The Trade and Industry Ministry has published its long term energy policy plan up until the year 2030. It has been tailored to gradually meet all EU criteria, but still aims for maximum self sustainability. The ministry has revised an earlier decision to phase out black and brown coal mining and also plans to build three more nuclear reactors. The plan has come as a shock to environment activists who claim that it would be a serious setback for the Czech Republic. Vojtech Kotecky of Friends of the Earth told Daniela Lazarova about his organisation's reservations:
"Firstly it doesn't do much to take the position of the Czech Republic as the worst carbon dioxide polluter in the enlarged European Union and our responsibilities for global climate change. Second, it relies on old outdated technologies such as coal and nuclear power plants and their further development in the Czech Republic in the coming decades. And thirdly, it practically ignores significant improvements in energy efficiency and development of renewable sources of energy which is the present day trend in the developed world."

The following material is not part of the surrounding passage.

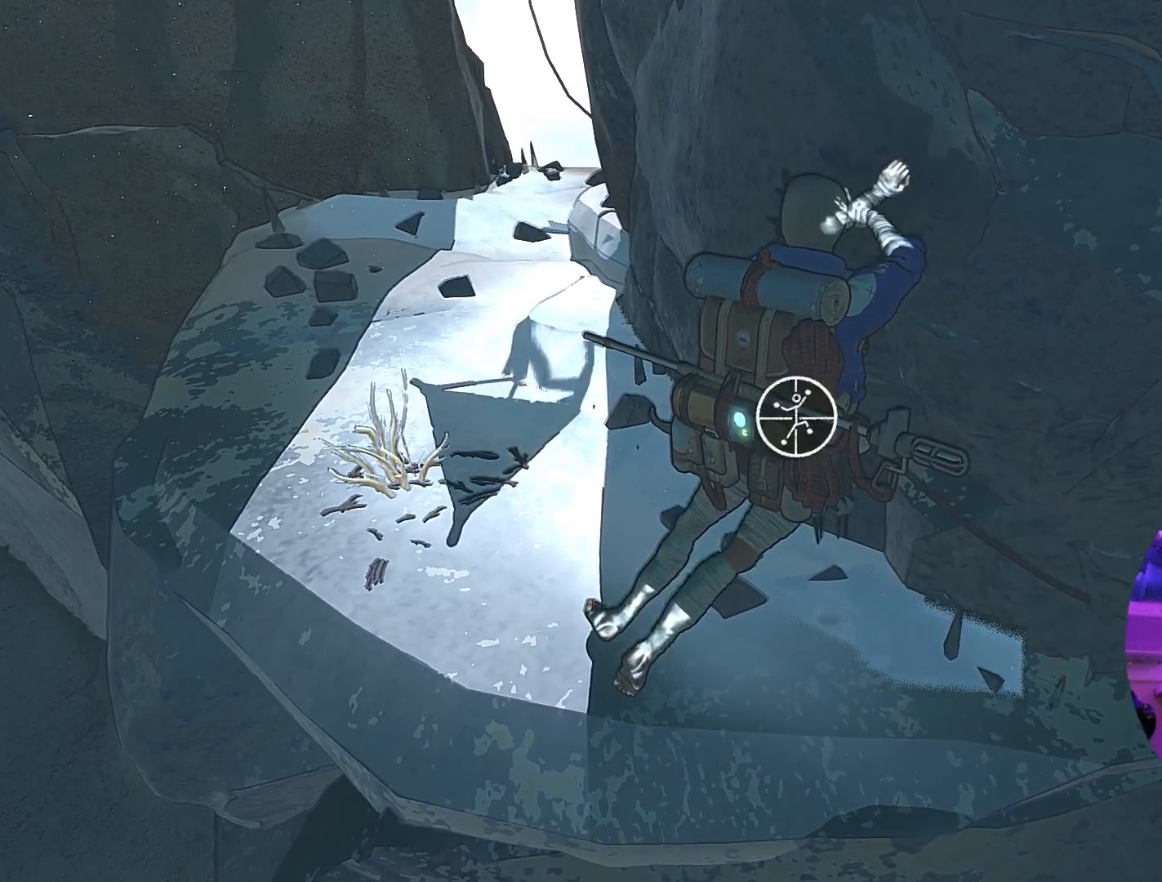
{"buttons": ["R1"], "left_stick": "center", "right_stick": "center", "events": []}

You said there were alternative sources of energy which you'd prefer to see used - what are they?
"When you look at Western Europe there is a big boom in renewable energy sources like wind or solar energy - and the Czech government should do more to support them. Probably the most important scope for replacement of nuclear and coal sources in the Czech Republic is in energy efficiency. The Czech Republic consumes 1.7 times more energy per GDP produced than the EU countries. We should focus more on so called bridge fossil fuels that will help us to take the step from a coal-dependent economy to a renewable energy economy, predominantly gas which is much less carbon intensive than coal."
So why do you think that the ministry is not in favour of these alternative sources of energy?
"I think that there are three reasons for the "outdated" reasoning at the ministry. First the commercial interests of several big Czech corporations, big coal mining and energy companies that rely on the current technologies. Secondly, it is reasoning carried over from the past - a reliance on and belief in nuclear power and coal sources and thirdly it is this strategy of national independence - of self-sustainability - which doesn't make much sense on the liberalized European market but which is still quite significant in the eyes of the Czech government."
Can you influence this at all? Have you been asked to sit in on negotiations, or have you been consulted in any way at all by the ministry?
"Unfortunately the Ministry of Industry first proposed almost everything in the policy and then started to consult the public, and the time for consultation was extremely short. But still we are trying to influence the policy, and I believe the government debate will be much more intense than it is at the moment, because energy policy will become a major political issue, even within the Czech government. We will be publicly exposing the policy in order to influence it towards a cleaner and more efficient policy."
Are you lobbying in parliament? How strong is your position there - is anybody listening?
"I think we've traditionally had good contacts within the parliament and we were rather successful in lobbying the Czech parliament in the past. So I believe we have got some chance there. But the key discussion over the energy policy will be within the government and within the governing coalition, and we will focus on this of course."